1906 – 1911 La fin d’un monde

En 1906, Jean-Baptiste vend Ker Elisabeth pour construire Hautefeuille.

En 1907 il cède sa pharmacie rue Crébillon. Débute aussi la maladie de sa femme. Elle est soignée par le docteur Monnier, voisin et ami de la famille au 1 rue du Calvaire.

En 1910, la fille aînée Madeleine (qui a son brevet d’institutrice) se marie à son cousin, le docteur George Cesbron. La maladie de sa femme s’aggrave. En novembre et décembre, elle reçoit la visite du médecin tous les deux jours. Les visites se font rares en janvier. Le 4 février 1911 Margueritte Bretonière meurt à l’âge de 49 ans.

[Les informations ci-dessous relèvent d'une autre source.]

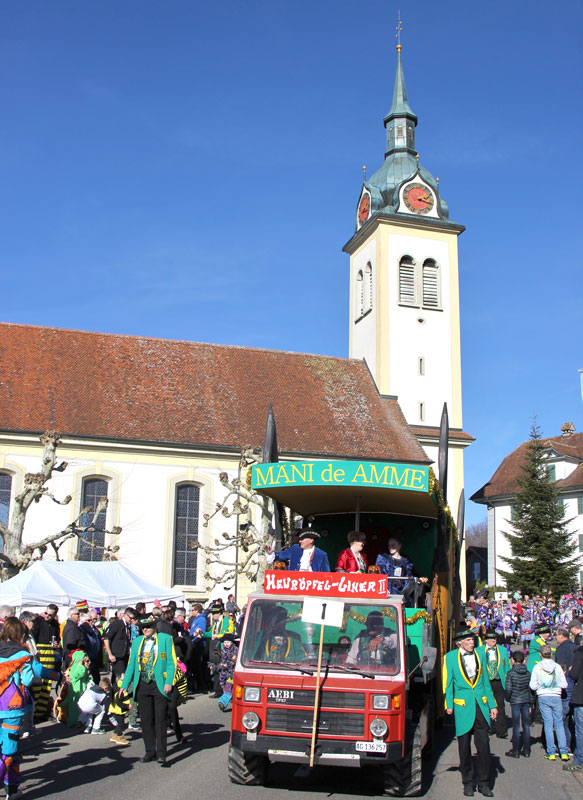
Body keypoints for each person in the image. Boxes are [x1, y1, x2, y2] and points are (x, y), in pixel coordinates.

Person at [0, 617, 59, 799]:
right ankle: (11, 789)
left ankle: (13, 789)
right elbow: (32, 676)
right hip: (13, 707)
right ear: (21, 635)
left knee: (9, 751)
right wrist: (59, 676)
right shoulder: (24, 655)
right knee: (9, 751)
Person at [443, 627, 497, 798]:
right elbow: (448, 682)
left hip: (481, 705)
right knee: (464, 748)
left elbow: (486, 682)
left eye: (473, 640)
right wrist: (449, 704)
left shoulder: (480, 655)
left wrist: (493, 705)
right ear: (460, 642)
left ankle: (484, 783)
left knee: (484, 746)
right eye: (468, 640)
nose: (471, 642)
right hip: (462, 706)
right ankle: (467, 783)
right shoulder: (450, 657)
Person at [120, 615, 177, 767]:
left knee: (160, 720)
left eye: (149, 627)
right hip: (142, 685)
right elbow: (131, 665)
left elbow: (172, 662)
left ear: (154, 627)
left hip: (159, 684)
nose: (145, 630)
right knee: (146, 721)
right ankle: (149, 751)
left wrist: (169, 682)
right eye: (143, 628)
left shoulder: (165, 639)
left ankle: (162, 753)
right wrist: (124, 685)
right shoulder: (138, 642)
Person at [529, 644, 569, 761]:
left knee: (548, 723)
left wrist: (540, 686)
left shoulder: (537, 667)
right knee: (559, 724)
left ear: (540, 655)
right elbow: (564, 684)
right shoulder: (557, 667)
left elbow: (533, 685)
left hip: (543, 696)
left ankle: (551, 752)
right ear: (551, 654)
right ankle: (564, 751)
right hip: (556, 696)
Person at [476, 628, 510, 739]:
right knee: (486, 705)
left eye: (494, 638)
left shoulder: (503, 650)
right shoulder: (479, 651)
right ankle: (489, 727)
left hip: (498, 682)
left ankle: (501, 730)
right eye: (490, 638)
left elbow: (507, 667)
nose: (493, 640)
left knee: (500, 706)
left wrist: (508, 681)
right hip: (485, 683)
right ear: (485, 640)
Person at [30, 604, 61, 723]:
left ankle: (40, 713)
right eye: (46, 613)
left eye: (50, 615)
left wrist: (56, 644)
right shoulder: (38, 621)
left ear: (54, 615)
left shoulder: (54, 625)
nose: (47, 616)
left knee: (47, 687)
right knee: (37, 685)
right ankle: (32, 714)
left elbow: (57, 639)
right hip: (40, 656)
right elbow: (32, 636)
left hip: (50, 656)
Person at [504, 650, 532, 758]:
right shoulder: (528, 673)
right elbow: (530, 689)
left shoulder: (511, 674)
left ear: (512, 660)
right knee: (526, 725)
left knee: (516, 726)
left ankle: (515, 750)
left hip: (515, 700)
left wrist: (508, 698)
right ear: (524, 661)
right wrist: (531, 701)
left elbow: (508, 689)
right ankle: (526, 750)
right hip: (526, 700)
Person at [264, 529, 331, 572]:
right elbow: (280, 555)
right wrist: (271, 553)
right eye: (300, 539)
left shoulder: (321, 555)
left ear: (311, 540)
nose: (300, 541)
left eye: (303, 539)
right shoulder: (295, 549)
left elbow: (326, 575)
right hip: (295, 586)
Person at [564, 642, 583, 772]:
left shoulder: (580, 653)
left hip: (581, 697)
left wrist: (571, 670)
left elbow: (575, 674)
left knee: (581, 730)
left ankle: (579, 761)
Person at [103, 607, 135, 681]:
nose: (132, 620)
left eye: (133, 618)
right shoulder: (117, 624)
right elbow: (106, 638)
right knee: (120, 678)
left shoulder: (127, 626)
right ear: (125, 615)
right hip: (117, 656)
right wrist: (110, 654)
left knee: (122, 677)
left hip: (124, 656)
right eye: (130, 618)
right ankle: (118, 692)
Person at [64, 650, 91, 729]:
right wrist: (81, 666)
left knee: (81, 707)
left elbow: (86, 677)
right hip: (75, 691)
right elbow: (79, 674)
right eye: (83, 658)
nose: (85, 659)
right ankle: (73, 722)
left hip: (81, 691)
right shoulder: (76, 668)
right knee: (75, 708)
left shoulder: (81, 667)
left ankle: (81, 720)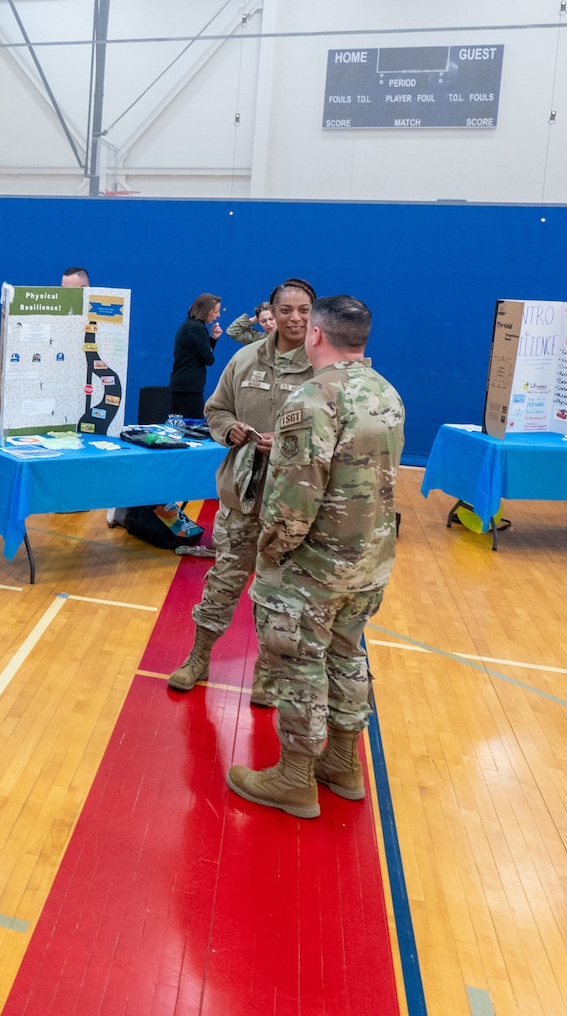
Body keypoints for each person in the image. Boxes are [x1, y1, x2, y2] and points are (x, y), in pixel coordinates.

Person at [226, 295, 403, 820]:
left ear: (317, 335)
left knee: (299, 663)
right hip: (368, 562)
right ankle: (344, 765)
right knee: (348, 657)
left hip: (314, 567)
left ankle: (295, 777)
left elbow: (295, 495)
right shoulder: (386, 393)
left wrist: (272, 552)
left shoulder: (313, 398)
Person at [168, 279, 317, 696]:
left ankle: (269, 673)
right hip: (242, 494)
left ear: (315, 313)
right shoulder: (245, 359)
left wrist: (288, 446)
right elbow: (215, 408)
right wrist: (228, 429)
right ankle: (198, 657)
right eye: (285, 310)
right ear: (270, 312)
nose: (295, 318)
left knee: (280, 597)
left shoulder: (323, 367)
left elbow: (336, 434)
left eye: (304, 310)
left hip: (292, 505)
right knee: (222, 582)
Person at [169, 294, 223, 420]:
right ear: (206, 311)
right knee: (194, 426)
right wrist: (212, 340)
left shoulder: (187, 325)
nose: (218, 315)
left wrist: (213, 338)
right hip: (190, 388)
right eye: (216, 311)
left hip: (179, 385)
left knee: (176, 425)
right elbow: (208, 359)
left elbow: (199, 353)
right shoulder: (197, 328)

Deux mois plus tard, à 21 ans, le 4 avril 1911 Madeleine décède dans les suites d’un accouchement à 21 ans. Le docteur George Cesbron épousera Marthe Fiévé en 1914. L'union donnera six filles et trois garçons dont André Cesbron, Médecin à Champtoceaux et marié à Jeanne Sourice.

La guerre est là, une nouvelle fois.

Le 6 août 1914, les armées allemandes pénètrent en Belgique et attaquent Liège, exécutant le plan Schlieffen. Pendant ce temps les attaques françaises en Alsace et en Lorraine, échouent. La contre offensive prévue se termine par de sévères défaites, notamment à Mons et à Charleroi.

En 1918, le rapport des forces devient défavorable aux allemands. D’août en novembre 1918, Foch déclenche une série d’offensives. C’est au terme d’une longue guerre d’usure, et après les suprêmes efforts du printemps 1918, l’armée allemande est usée, et recule devant la coalition avec les anglais et les américains.

Dans sa grande maison, Jean-Baptiste est seul avec son fils Jean, 17 ans, qui poursuit de médiocres études à l’externat nantais. Jeanne est rentrée dans les ordres en 1915, à l'âge de 24 ans, moniale dans l'Ordre de la Visitation, au couvent 8 rue Maréchal Joffre, à deux pas de l’église Saint-Clément. Elle n’en sortira plus jusqu’à sa mort. Elle aidera son petit neveu Yves en louant une maison de la ségrégation, au 21 de la rue Préfet Bonnefoy. Lors des visites, j' entendais de loin son arrivée dans le silence du couvent, sa jambe de bois martelant le plancher.

Marie attendra 1920, que son frère soit grand, pour prendre le voile dans l’ordre des Bénédictines et mourra en 1948 à Caluire.

Jean-Baptiste regarde dans le silence son fils grandir, se marier, avoir deux enfants, et attendre l’héritage dans la belle maison du Calvaire de Grillot. Jean-Baptiste meurt en 1942 à 84 ans. Jean qui était courtier en assurance maritime, vend ses parts pour acheter une épicerie fine, place Delorme : "Nantes Colonial".